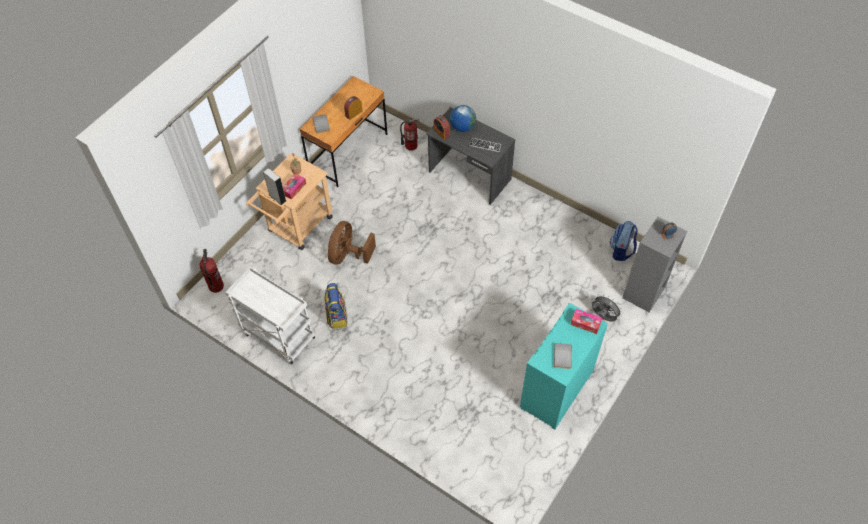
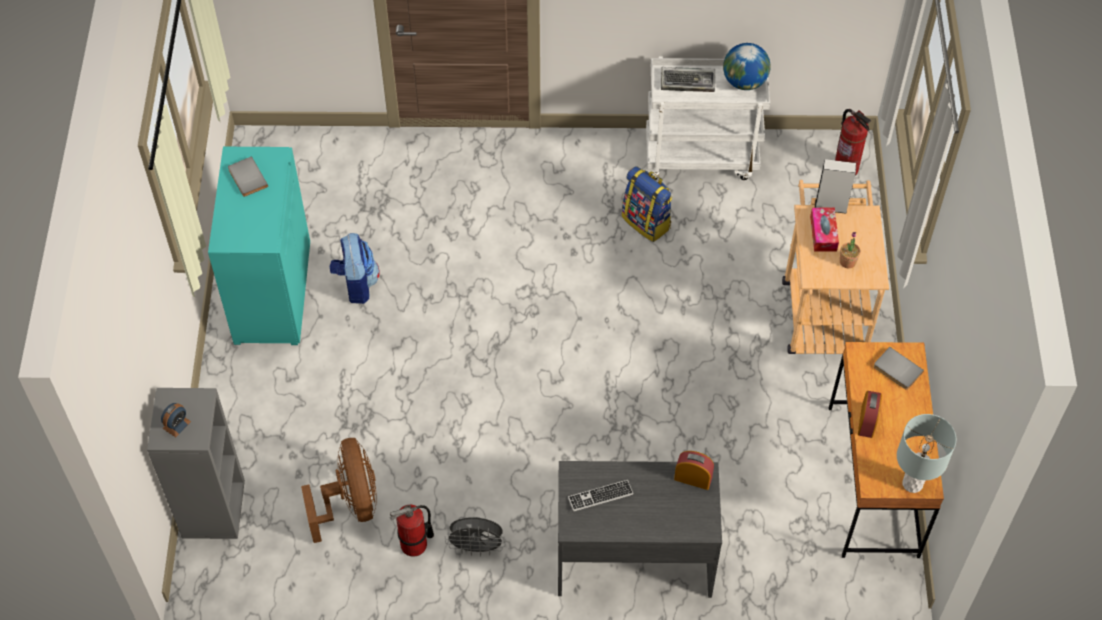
camera: 145 degrees right, 0 degrees up
brown fan [328,221,376,265] -> brown fan moved to [301,438,376,543]
fire extinguisher [400,118,420,151] -> fire extinguisher moved to [390,505,434,557]
globe [450,105,476,132] -> globe moved to [723,43,771,90]
tissue box [571,309,602,334] -> none
grey fan [592,294,623,322] -> grey fan moved to [445,517,505,556]
backpack [610,221,638,261] -> backpack moved to [329,233,380,304]
none -> keyboard [661,67,715,92]
none -> grey table lamp [897,414,957,493]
:::
What the exercise asks: Transcribe exactly, and only, the lines from the one with "backpack [610,221,638,261] ->" through the last line of the data.

Response area:
backpack [610,221,638,261] -> backpack moved to [329,233,380,304]
none -> keyboard [661,67,715,92]
none -> grey table lamp [897,414,957,493]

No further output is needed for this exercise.